Triamcinolone Tablets

General Notices

Action and use

Glucocorticoid.

Definition

Triamcinolone Tablets contain Triamcinolone.

The tablets comply with the requirements stated under Tablets and with the following requirements.

Content of triamcinolone, C₂₁H₂₇FO₆

90.0 to 110.0% of the stated amount.

Identification

A. Dissolve 1 mg of the residue obtained in the test for Related substances in 6 mL of ethanol (96%), add 5 mL of a 1% w/v solution of butylated hydroxytoluene in ethanol (96%) and 5 mL of 1m sodium hydroxide and heat on a water bath under a reflux condenser for 20 minutes. A pinkish lavender colour is produced.

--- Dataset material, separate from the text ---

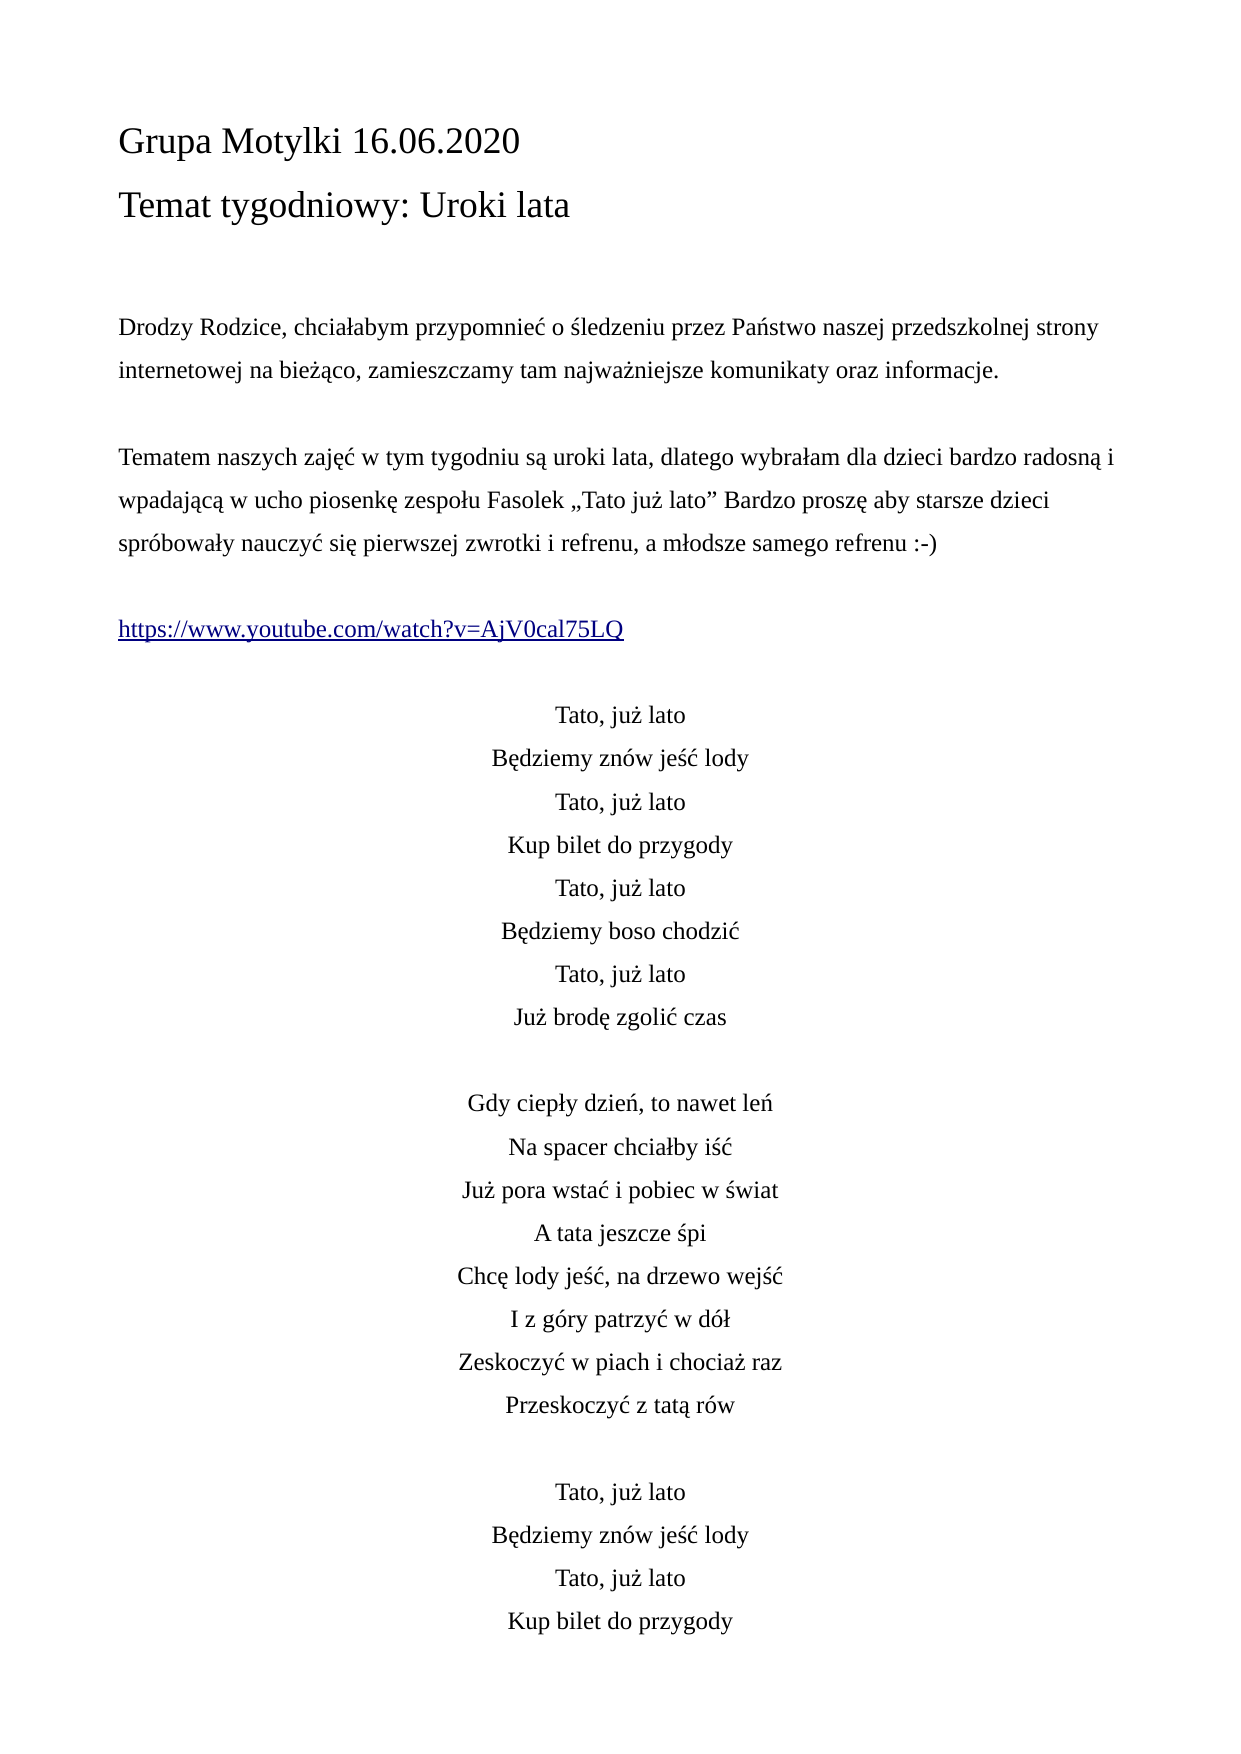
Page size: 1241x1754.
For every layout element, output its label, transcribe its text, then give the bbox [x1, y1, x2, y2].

B. In the Assay, the chromatogram obtained with solution (2) shows a peak with the same retention time as the peak due to triamcinolone in the chromatogram obtained with solution (1).

Tests

Related substances

Carry out the method for liquid chromatography, Appendix III D, using the following solutions. Shake a quantity of the powdered tablets containing 15 mg of Triamcinolone with 15 mL of absolute ethanol for 15 minutes, filter under reduced pressure through fine filter paper (Whatman No. 42 is suitable) and evaporate to dryness using a rotary evaporator. Reserve 1 mg of the residue for test A for Identification. Dissolve the remainder of the residue in 15 mL of methanol (solution A). For solution (1) use solution (A). For solution (2) dilute 4 mL of solution A to 100 mL with methanol. For solution (3) dilute 5 mL of solution (A) to 50 mL with methanol and dilute 5 mL of the resulting solution to 50 mL with the same solvent.

The chromatographic procedure may be carried out using (a) a stainless steel column (20 cm × 4 mm) packed with octadecylsilyl silica gel for chromatography (5 µm) (Hypersil ODS is suitable), (b) as the mobile phase a mixture of methanol and water, adjusted so that the retention time of triamcinolone is about 5 minutes (a mixture of equal volumes of methanol and water is usually suitable) with a flow rate of 2 mL per minute and (c) a detection wavelength of 238 nm. For solution (3) record the chromatogram for 4 times the retention time of the triamcinolone peak.

The test is not valid unless the column efficiency, determined using the principal peak in the chromatogram obtained with solution (2), is at least 10,000 theoretical plates per metre.

The area of any secondary peak in the chromatogram obtained with solution (1) is not greater than twice the area of the principal peak in the chromatogram obtained with solution (3) (2%) and not more than one such peak has an area greater than that of the principal peak in the chromatogram obtained with solution (3) (1%). The sum of the areas of any such peaks is not greater than the area of the principal peak in the chromatogram obtained with solution (2) (4%).

Assay

Weigh and powder 20 tablets. Prepare a 0.06% w/v solution of testosterone (internal standard) in methanol (solution B) and carry out the method for liquid chromatography, Appendix III D, using the following solutions. For solution (1) add 5 mL of solution B to 5 mL of a 0.08% w/v solution of triamcinolone BPCRS in methanol and add 15 mL of methanol (50%). For solution (2) shake a quantity of the powdered tablets containing 2.5 mg of Triamcinolone with 5 mL of methanol and 20 mL of a mixture of 5 volumes of methanol and 3 volumes of water. Shake for 15 minutes, mix with the aid of ultrasound for 10 minutes, centrifuge and use the supernatant liquid. Prepare solution (3) in the same manner as solution (2) but add 5 mL of solution B in place of the 5 mL of methanol.

The chromatographic procedure may be carried out using (a) a stainless steel column (20 cm × 4 mm) packed with end-capped octadecylsilyl silica gel for chromatography (10 µm) (Spherisorb ODS 1 is suitable), (b) a mixture of 70 volumes of methanol, 30 volumes of water and 0.1 volume of glacial acetic acid as the mobile phase with a flow rate of 2 mL per minute and (c) a detection wavelength of 238 nm.

Calculate the content of C₂₁H₂₇FO₆ using the declared content of C₂₁H₂₇FO₆ in triamcinolone BPCRS.